Another important person Ada encounters in Paris is Claudine Colbert (played by the great Isabelle Huppert), the manager of Dior. At first, Claudine comes across as a great snob, but Huppert brings layers to her, and the viewer comes to empathize with her plight as a career woman in the 1950s working for a demanding male boss.
“She brought a quirkiness to the character that I hadn’t expected, and a lot of humor,” said Fabian of Huppert. “So she’s not just playing a two-dimensional baddie in the beginning. She’s playing a very interesting character with many facets, which we discover bit by bit over the course of the film.”
Fabian, Isaacs and Baptista all agreed that working with Manville was a dream. The Oscar-nominee immerses herself in the role, while also giving room for her co-stars to shine. Isaacs admitted to initially being intimidated by her.
He recalled, “I arrived on set and was reminded that the great actors probably chose to do it for the reasons that I chose to do it, which is to connect, to find human connections. She didn’t have to work to put anyone at ease. She is all about forming relationships with the people she’s working with.”
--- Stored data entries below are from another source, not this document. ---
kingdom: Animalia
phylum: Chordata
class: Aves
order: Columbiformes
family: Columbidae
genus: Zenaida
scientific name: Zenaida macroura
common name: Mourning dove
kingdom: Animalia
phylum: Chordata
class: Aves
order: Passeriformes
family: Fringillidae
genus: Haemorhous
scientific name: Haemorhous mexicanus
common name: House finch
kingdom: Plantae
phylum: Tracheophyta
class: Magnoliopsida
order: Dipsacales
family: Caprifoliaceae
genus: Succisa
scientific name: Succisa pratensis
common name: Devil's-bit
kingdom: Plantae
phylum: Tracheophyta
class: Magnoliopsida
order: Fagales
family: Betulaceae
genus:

Isaacs went on to perfectly sum up the spirit of “Mrs. Harris Goes to Paris.” “It’s a film that celebrates people believing in themselves, people believing in their dreams, people believing they have a right to their dreams. Also, it’s a film with relentless grounded positivity. Not mawkish positivity, but optimism.”
“Mrs. Harris Goes to Paris” is a movie about people reclaiming happiness and dreams following a dark period, making it resonate even more post-Covid than it would have just a few years prior.
“What Christian Dior did was create fantasy and magic and a fairytale through the dresses that he designed,” explained Fabian. “So they had an enormous appeal for people who were coming out of this difficult period. Today we’re coming out of another difficult period. We have not only the Covid pandemic, but also the war in Ukraine. We have tremendous economic worries and concerns, and I think what people want is escapism, fantasy, dreams, just as people did after war. There’s a wonderful parallel, from my point-of-view, in terms of people needing to see a film like this now, just to have some magic in their lives and forget their worries.”
“Mrs. Harris Goes to Paris” releases July 15 in theaters nationwide.